— Task objective —
Your response should be the lines from the one containing "Output 3D boxes, one" through the end of the material, copied exactly and with nothing added.

■ ■ ■

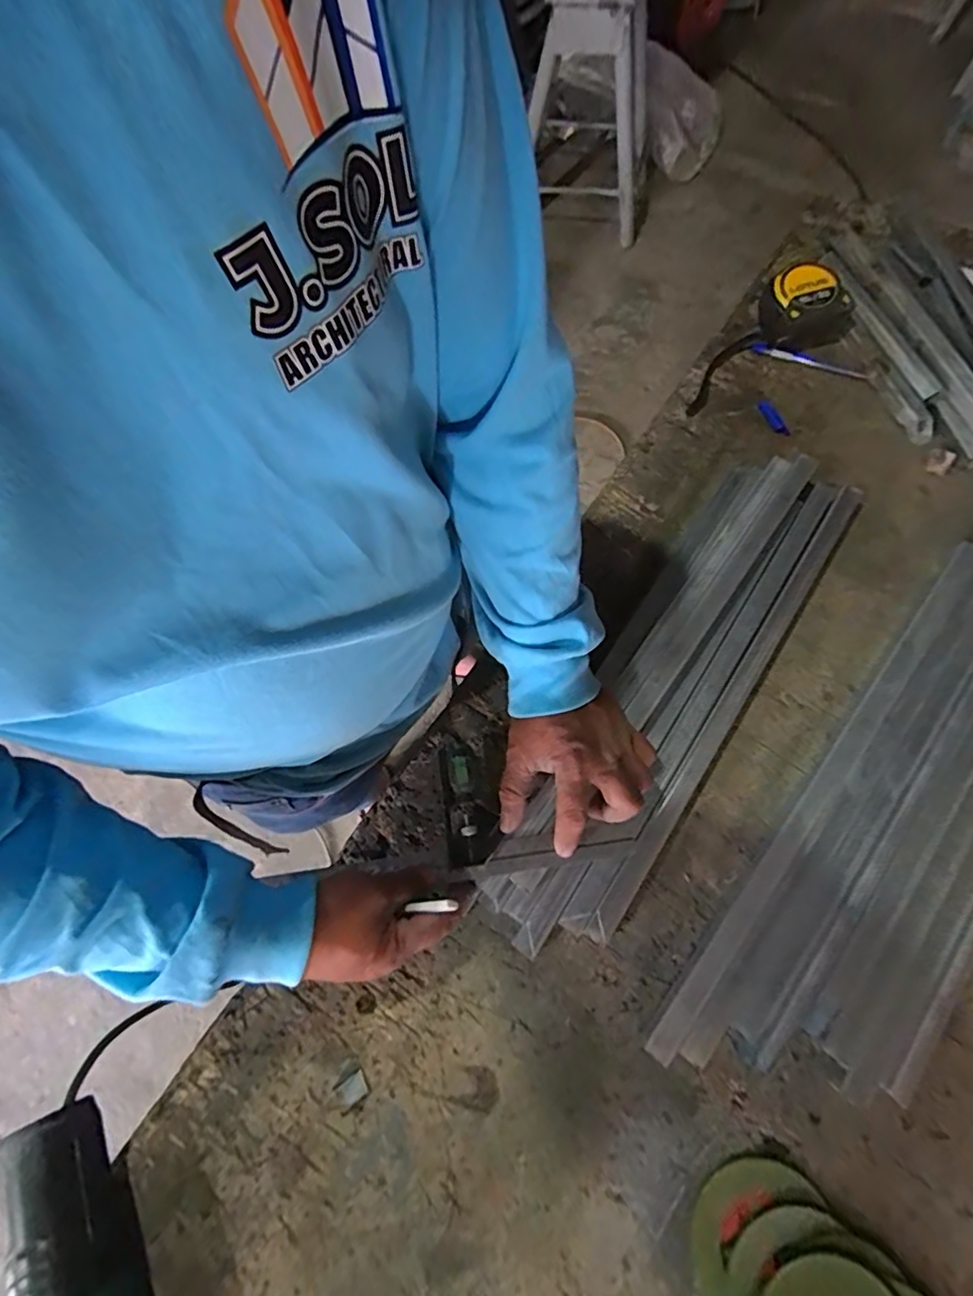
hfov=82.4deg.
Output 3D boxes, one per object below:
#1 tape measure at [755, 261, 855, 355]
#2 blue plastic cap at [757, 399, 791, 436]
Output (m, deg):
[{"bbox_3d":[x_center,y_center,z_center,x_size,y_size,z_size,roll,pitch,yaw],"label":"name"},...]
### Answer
[{"bbox_3d":[0.386,-0.406,0.670,0.092,0.059,0.085,0,68,1],"label":"tape measure"},{"bbox_3d":[0.330,-0.266,0.641,0.015,0.010,0.056,-17,70,-5],"label":"blue plastic cap"}]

■ ■ ■

— Output for this exercise —
Output 3D boxes, one per object below:
#1 tape measure at [755, 261, 855, 355]
#2 blue plastic cap at [757, 399, 791, 436]
Output (m, deg):
[{"bbox_3d":[x_center,y_center,z_center,x_size,y_size,z_size,roll,pitch,yaw],"label":"name"},...]
### Answer
[{"bbox_3d":[0.386,-0.406,0.670,0.092,0.059,0.085,0,68,1],"label":"tape measure"},{"bbox_3d":[0.330,-0.266,0.641,0.015,0.010,0.056,-17,70,-5],"label":"blue plastic cap"}]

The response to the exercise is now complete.